As usual, the amateur news sources were well ahead of the professionals. Hundreds of bloggers had
already posted eyewitness reports of the chaos, despite network outages and government censorship,
and many of those reports were in English or had already been translated by other amateurs. Of course,
a lot of it was crap—tinfoil-hat conspiracy theories and uninformed speculation—but I knew who the
trustworthy players were and I had smart filters to help sift the wheat from the chaff. I began to put
together a picture of what had happened.
It was true that researchers at Harbin had been pushing the boundaries, but that was what researchers
were supposed to do. It was researchers pushing boundaries who'd driven the increasing pace of
technological improvements that had, among many other things, put people back on the moon after a
decades-long hiatus.
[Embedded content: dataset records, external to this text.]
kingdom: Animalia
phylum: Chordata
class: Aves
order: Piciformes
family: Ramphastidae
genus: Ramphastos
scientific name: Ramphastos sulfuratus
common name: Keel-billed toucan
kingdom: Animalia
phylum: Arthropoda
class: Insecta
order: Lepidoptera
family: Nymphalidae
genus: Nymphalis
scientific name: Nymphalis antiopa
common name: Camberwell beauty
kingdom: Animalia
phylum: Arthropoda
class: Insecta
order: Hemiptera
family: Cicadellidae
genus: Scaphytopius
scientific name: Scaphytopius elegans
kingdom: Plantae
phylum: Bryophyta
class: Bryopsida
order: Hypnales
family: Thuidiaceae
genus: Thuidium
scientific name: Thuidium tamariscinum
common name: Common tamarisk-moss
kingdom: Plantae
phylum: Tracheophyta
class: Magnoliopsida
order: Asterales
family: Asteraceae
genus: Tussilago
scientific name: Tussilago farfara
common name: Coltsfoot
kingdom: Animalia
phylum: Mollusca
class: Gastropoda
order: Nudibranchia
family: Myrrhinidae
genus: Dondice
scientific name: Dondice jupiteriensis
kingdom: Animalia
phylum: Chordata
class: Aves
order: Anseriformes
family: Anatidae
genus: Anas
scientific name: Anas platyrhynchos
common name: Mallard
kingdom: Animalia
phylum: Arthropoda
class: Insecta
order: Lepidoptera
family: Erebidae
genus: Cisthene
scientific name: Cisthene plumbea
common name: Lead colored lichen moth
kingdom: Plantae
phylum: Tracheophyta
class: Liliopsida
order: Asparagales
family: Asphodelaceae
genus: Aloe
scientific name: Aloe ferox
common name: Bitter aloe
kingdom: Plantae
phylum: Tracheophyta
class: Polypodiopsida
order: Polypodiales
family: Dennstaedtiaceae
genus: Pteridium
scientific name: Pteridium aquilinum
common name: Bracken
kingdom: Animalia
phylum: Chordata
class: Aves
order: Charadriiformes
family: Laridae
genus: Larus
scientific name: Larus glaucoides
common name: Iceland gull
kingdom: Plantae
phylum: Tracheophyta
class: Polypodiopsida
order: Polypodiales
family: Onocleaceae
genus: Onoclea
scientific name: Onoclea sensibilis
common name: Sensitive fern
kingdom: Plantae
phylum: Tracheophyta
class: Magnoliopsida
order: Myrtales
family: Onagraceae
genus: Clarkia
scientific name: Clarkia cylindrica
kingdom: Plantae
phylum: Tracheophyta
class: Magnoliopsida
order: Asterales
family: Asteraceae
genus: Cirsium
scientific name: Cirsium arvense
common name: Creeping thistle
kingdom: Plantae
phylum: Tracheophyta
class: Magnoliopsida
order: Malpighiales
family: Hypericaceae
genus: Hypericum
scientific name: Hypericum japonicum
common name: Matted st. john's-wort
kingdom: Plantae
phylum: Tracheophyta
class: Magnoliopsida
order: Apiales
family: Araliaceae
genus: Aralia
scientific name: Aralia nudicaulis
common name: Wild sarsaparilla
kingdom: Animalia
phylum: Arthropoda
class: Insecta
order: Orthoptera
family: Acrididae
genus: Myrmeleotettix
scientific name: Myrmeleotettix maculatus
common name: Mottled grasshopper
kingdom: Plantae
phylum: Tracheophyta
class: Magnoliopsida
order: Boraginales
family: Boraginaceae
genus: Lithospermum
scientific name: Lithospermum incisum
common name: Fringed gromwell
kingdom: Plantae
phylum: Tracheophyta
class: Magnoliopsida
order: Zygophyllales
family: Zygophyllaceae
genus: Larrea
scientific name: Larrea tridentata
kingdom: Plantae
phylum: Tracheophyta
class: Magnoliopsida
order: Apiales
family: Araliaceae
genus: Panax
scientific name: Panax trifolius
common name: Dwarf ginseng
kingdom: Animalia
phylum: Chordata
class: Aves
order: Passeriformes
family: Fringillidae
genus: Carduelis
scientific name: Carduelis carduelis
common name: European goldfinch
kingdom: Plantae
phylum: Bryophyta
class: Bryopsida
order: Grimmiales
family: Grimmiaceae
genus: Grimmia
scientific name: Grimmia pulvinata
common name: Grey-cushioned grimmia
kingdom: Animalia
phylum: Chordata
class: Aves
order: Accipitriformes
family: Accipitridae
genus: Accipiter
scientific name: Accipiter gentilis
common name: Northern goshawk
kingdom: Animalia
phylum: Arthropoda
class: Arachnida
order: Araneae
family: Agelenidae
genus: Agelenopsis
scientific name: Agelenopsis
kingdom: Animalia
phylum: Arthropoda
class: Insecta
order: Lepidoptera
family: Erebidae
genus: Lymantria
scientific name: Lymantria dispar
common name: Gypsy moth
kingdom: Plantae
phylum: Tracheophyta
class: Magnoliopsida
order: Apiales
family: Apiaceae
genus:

But researchers were also supposed to take precautions—like sterile protocols,
segmented networks, and hardware cutoffs—which should have prevented anything unexpected from
escaping the lab. According to some grad students, a limited equipment budget had forced the
researchers to compromise.
Civilians. They were no better than children. I shook my head, chomping grimly at my gum.
I turned away from the news and verified that my own network defenses were fully deployed. Standard
antimalware tools might not be effective against whatever unknown software had escaped the lab in
Harbin, but I didn't want to leave anything to chance. Along the same lines, I instructed Network to
tighten the internal checkpoints between network segments—the staff would squawk, but my position as
head of information security gave me special authority when it came to protecting the safety of Kennedy
Station.
As I was checking over the equipment inventory to see if any machines could be taken offline for the
duration of the crisis, Personal's face appeared with a beep on one of the monitors. "It's Thuy, sir," he
said. "She's called an emergency meeting of senior staff, conference B, oh nine thirty."
"Tell her I'm busy on a critical infrastructure task."